= Records for the exercise =
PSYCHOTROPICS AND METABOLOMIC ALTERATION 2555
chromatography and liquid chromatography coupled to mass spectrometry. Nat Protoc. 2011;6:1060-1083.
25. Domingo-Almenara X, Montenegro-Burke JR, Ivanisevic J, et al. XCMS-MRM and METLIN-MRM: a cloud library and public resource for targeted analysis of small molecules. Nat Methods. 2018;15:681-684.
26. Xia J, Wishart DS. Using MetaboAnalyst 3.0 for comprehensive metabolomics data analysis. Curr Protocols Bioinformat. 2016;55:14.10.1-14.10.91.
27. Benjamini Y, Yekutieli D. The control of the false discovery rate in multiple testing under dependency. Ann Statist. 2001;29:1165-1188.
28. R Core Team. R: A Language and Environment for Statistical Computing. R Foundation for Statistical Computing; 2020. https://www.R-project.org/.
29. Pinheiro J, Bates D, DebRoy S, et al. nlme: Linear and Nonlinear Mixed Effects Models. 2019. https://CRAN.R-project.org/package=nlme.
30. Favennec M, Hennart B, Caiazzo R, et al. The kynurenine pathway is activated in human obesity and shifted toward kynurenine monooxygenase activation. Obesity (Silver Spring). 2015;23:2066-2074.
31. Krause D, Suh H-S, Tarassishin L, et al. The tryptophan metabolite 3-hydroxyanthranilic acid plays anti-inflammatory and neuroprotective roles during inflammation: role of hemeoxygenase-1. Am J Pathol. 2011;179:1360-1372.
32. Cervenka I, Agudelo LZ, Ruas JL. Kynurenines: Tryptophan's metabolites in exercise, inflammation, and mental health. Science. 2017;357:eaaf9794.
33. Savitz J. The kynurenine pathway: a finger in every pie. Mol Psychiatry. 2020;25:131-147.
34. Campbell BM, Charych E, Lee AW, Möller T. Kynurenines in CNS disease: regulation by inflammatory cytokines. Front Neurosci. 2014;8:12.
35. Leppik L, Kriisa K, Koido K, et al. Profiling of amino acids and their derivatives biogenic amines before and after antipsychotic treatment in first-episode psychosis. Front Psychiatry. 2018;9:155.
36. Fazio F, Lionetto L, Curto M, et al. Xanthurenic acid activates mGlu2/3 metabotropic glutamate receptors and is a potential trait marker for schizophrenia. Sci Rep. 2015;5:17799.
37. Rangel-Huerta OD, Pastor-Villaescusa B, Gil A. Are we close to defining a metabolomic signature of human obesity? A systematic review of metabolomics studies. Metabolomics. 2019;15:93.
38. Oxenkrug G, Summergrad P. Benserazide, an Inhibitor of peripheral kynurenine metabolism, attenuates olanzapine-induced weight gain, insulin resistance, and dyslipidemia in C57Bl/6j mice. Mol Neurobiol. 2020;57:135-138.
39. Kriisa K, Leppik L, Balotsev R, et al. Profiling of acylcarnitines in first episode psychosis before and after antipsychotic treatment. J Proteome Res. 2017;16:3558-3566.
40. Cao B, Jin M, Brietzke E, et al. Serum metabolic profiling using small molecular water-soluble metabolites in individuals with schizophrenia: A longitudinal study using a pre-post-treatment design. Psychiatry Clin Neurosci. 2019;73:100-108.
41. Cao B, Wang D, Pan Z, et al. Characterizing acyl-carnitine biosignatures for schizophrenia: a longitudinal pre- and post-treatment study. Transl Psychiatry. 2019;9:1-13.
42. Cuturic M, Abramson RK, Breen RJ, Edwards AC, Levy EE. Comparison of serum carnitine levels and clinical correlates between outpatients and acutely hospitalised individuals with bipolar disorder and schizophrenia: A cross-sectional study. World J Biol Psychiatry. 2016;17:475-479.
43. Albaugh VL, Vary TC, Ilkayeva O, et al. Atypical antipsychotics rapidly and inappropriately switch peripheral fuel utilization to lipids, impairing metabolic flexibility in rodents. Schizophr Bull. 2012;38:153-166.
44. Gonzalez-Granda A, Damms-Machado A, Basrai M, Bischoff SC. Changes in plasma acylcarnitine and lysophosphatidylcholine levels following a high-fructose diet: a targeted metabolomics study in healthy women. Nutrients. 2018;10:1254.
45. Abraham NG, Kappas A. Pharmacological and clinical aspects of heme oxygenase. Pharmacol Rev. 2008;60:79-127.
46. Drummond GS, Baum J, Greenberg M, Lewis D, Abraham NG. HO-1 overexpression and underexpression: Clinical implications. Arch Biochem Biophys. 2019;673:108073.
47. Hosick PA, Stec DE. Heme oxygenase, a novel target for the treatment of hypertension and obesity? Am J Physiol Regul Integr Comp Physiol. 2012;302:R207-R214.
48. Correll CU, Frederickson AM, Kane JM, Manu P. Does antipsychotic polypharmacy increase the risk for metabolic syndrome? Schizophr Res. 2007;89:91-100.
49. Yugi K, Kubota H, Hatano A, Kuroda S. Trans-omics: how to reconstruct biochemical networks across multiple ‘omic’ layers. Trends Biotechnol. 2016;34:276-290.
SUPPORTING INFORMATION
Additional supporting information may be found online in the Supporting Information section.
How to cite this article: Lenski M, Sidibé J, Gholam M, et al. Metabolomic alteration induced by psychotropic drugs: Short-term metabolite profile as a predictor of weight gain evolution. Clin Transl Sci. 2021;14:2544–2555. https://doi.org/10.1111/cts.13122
==
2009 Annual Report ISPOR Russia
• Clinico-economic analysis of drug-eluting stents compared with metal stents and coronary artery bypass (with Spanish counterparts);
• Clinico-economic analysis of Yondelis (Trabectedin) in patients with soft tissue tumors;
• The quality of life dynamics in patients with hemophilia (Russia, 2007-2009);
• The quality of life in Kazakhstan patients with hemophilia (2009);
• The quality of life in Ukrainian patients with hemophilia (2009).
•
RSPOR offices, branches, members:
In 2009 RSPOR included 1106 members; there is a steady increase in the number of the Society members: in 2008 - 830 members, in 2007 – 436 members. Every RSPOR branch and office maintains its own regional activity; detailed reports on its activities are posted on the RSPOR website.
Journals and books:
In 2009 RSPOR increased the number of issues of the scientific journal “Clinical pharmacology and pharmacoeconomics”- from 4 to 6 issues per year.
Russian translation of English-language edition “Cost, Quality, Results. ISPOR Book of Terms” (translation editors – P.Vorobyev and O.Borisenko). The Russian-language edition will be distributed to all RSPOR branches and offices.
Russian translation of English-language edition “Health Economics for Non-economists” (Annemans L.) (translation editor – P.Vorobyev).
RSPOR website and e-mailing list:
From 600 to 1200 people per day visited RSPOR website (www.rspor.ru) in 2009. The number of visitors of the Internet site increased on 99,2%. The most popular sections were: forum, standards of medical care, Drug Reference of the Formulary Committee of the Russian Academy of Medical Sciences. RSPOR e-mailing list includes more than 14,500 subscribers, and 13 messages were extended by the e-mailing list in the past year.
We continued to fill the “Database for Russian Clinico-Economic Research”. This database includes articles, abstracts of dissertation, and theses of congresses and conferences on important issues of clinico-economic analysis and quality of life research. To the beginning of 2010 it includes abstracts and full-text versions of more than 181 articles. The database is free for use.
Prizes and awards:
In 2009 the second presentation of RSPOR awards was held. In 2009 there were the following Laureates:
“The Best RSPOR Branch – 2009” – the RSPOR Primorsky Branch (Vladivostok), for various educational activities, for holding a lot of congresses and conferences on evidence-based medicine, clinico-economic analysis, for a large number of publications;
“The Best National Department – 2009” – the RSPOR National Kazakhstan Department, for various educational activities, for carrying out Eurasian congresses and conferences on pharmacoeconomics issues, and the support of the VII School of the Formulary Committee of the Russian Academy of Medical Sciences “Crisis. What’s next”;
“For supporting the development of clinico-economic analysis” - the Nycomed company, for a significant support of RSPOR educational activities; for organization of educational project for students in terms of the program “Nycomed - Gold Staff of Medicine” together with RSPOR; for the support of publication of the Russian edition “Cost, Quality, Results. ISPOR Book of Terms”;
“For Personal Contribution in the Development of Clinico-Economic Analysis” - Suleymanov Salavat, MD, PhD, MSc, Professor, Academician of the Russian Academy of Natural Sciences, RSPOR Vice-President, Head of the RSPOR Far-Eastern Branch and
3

= Try it =
Will you return exactly the lines above from the one with "PSYCHOTROPICS AND METABOLOMIC ALTERATION 2555" down to the one with "32. Cervenka I, Agudelo", counting both as part of the range?

= Written response =
PSYCHOTROPICS AND METABOLOMIC ALTERATION 2555
chromatography and liquid chromatography coupled to mass spectrometry. Nat Protoc. 2011;6:1060-1083.
25. Domingo-Almenara X, Montenegro-Burke JR, Ivanisevic J, et al. XCMS-MRM and METLIN-MRM: a cloud library and public resource for targeted analysis of small molecules. Nat Methods. 2018;15:681-684.
26. Xia J, Wishart DS. Using MetaboAnalyst 3.0 for comprehensive metabolomics data analysis. Curr Protocols Bioinformat. 2016;55:14.10.1-14.10.91.
27. Benjamini Y, Yekutieli D. The control of the false discovery rate in multiple testing under dependency. Ann Statist. 2001;29:1165-1188.
28. R Core Team. R: A Language and Environment for Statistical Computing. R Foundation for Statistical Computing; 2020. https://www.R-project.org/.
29. Pinheiro J, Bates D, DebRoy S, et al. nlme: Linear and Nonlinear Mixed Effects Models. 2019. https://CRAN.R-project.org/package=nlme.
30. Favennec M, Hennart B, Caiazzo R, et al. The kynurenine pathway is activated in human obesity and shifted toward kynurenine monooxygenase activation. Obesity (Silver Spring). 2015;23:2066-2074.
31. Krause D, Suh H-S, Tarassishin L, et al. The tryptophan metabolite 3-hydroxyanthranilic acid plays anti-inflammatory and neuroprotective roles during inflammation: role of hemeoxygenase-1. Am J Pathol. 2011;179:1360-1372.
32. Cervenka I, Agudelo LZ, Ruas JL. Kynurenines: Tryptophan's metabolites in exercise, inflammation, and mental health. Science. 2017;357:eaaf9794.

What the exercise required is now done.